When deploying predictive analytics in your company, a key component to keep in mind is that as your company evolves, your customers may change and the math formula that was used to predict the initial cancellation rate may have accuracy diminish over time. It’s a good idea to A/B test your offers and incentives to verify that they are still effective. You can even perform predictive analytics on offers to predict what offer a customer is most likely to respond positively to.
Most businesses have ever-changing customers over time, which means you are predicting the future of a moving target. Hence, it’s crucial to evaluate that the process is still working and accurate.
Because you are influencing the customer’s behavior, it’s important to identify if you are still getting the results you need through the campaign. A predictive analytics campaign is the same as any campaign with an ROI, it just comes at a different part in the sales funnel - particularly with retention metrics. For example, “Iis the retention campaign keeping more customers and adding to the bottom line?.”

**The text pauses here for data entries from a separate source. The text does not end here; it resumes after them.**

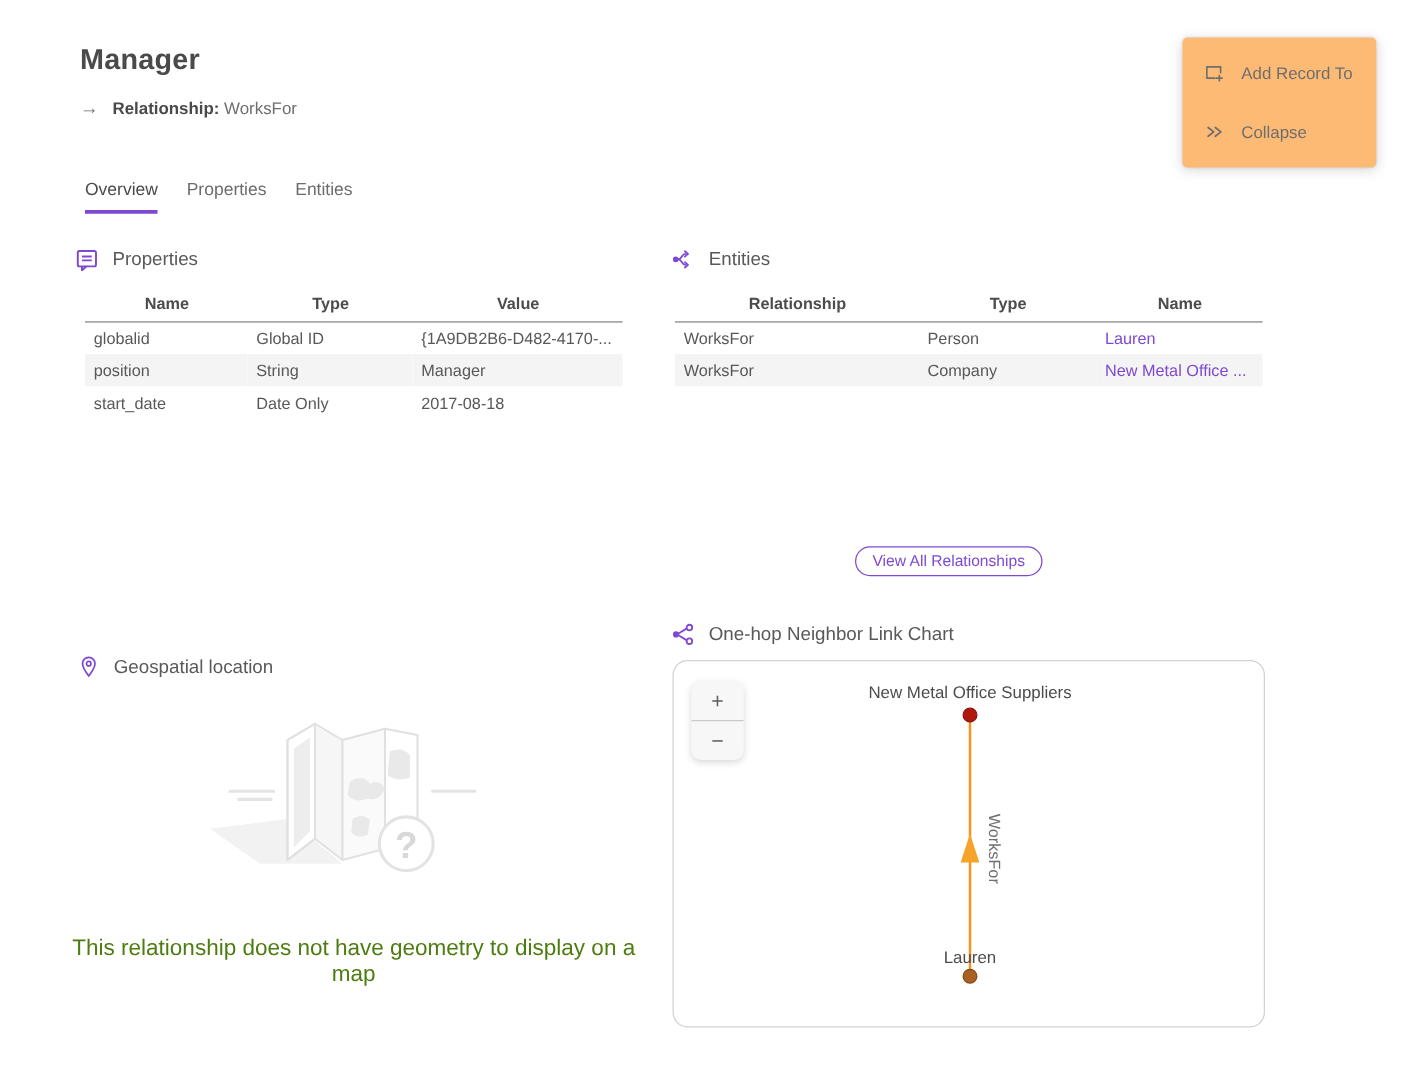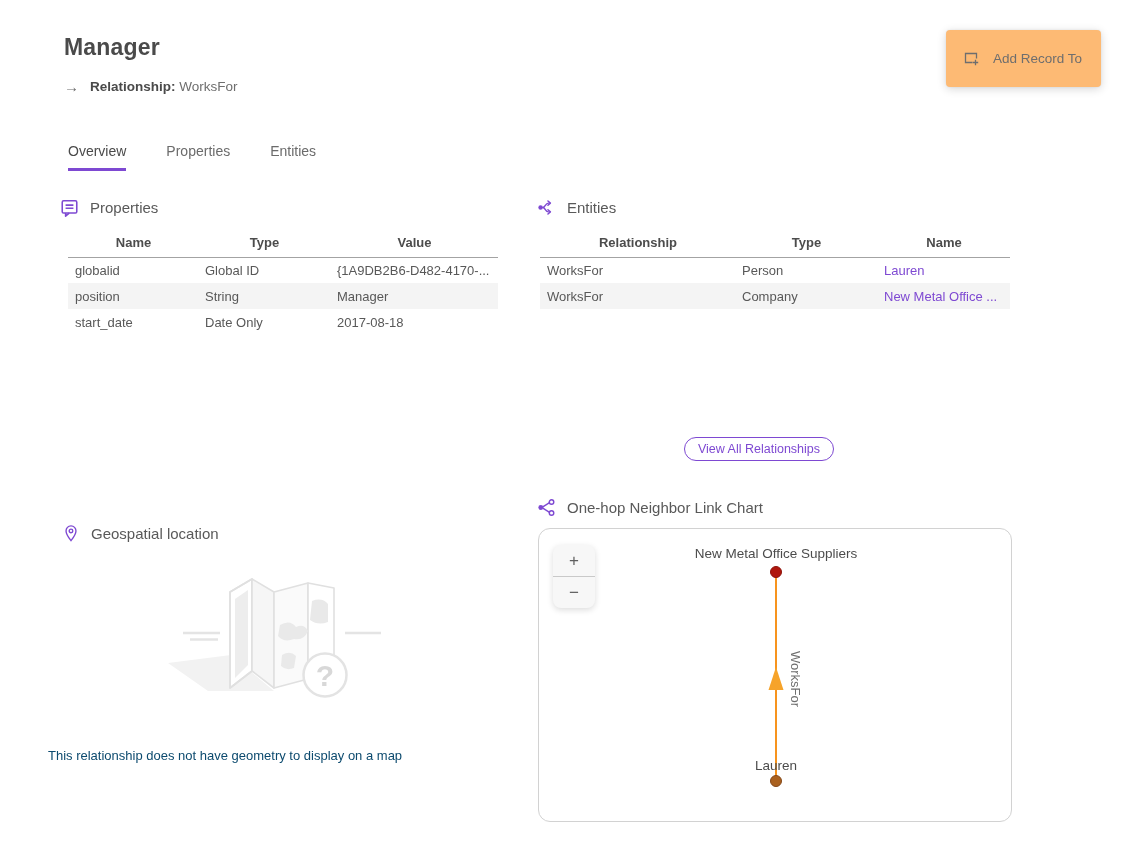--- a/index.html
+++ b/index.html
@@ -81,6 +81,15 @@
         </g>
       </svg>
       <span>Add Record To</span>
+    </div>
+    <div class="menu-item">
+      <svg width="17" height="17" viewBox="0 0 17 17">
+        <g stroke="#6e6e6e" stroke-width="1.4" fill="none" stroke-linecap="round" stroke-linejoin="round">
+          <path d="M3.5,5 L8,8.5 L3.5,12"></path>
+          <path d="M9.2,5 L13.7,8.5 L9.2,12"></path>
+        </g>
+      </svg>
+      <span>Collapse</span>
     </div>
   </div>
 

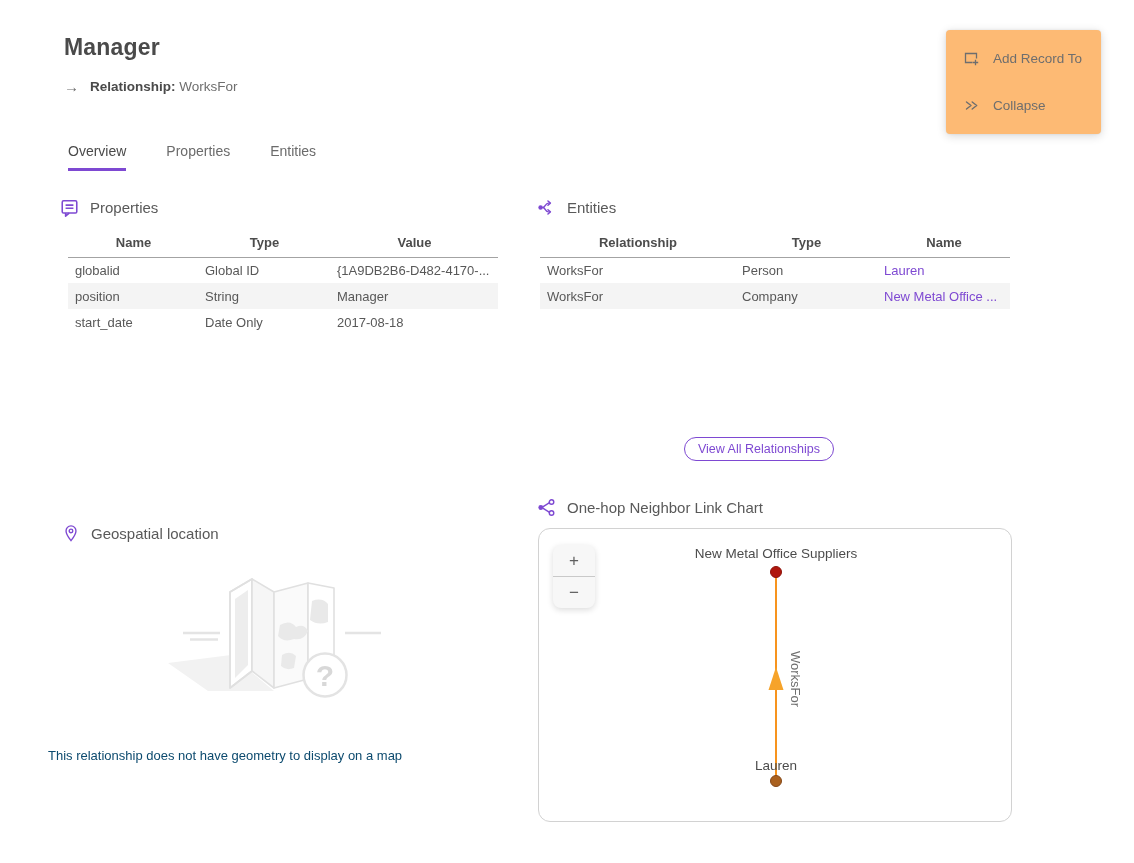--- a/index.html
+++ b/index.html
@@ -19,7 +19,7 @@
   .menu-item svg { flex:0 0 auto; }
 
   
-  .tabs { position:absolute; left:68px; top:143px; display:flex; gap:40px; font-size:14px; }
+  .tabs { position:absolute; left:68px; top:143px; display:flex; gap:23px; font-size:14px; }
   .tab { color:#6b6b6b; padding-bottom:9px; border-bottom:3px solid transparent; cursor:pointer; }
   .tab.active { color:#4a4a4a; border-bottom-color:#7e49d2; }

It’s easy for customers to figure out patterns and share that information with others. There are dozens of outlets for customers to communicate holes in your process and share your communications. Imagine an email with a 50% discount code sent to high-risk cancellation accounts., tToday it takes less than 30 seconds to share that discount code on various discount websites or to share it on social media platforms such as Twitter or Facebook.
An algorithm detects a probability of a result, like “the customer has an 80% risk of churn.” Most systems that you integrate with need a binary decision, such as “send the email or don’t” at a certain threshold. This is where either management decisions or artificial intelligence (or both) is required to maximize the result. For example, perhaps you decide that when a customer is identified as having an 80% probability of cancelling their subscription, you want to email a discounted offer to retain them. However, is 80% the optimal predicted threshold? What about those that have a 60% chance of churn - is that high enough risk to offer a discount? Or, looking at it from the other direction, if a customer is at an 80% chance of leaving, is it even worth giving away a discounted service if they’re going to ultimately leave regardless? They key to navigating the gray area is to assign someone to determine these thresholds and have them monitor the results so the algorithm can be refined over time.
Predictive analytics is a very powerful tool that any business can use to make better decisions and get better results for their customer growth or retention campaigns. Used correctly, you can increase your top-line revenues, reduce risk for your organization and ultimately, increase your bottom-line results.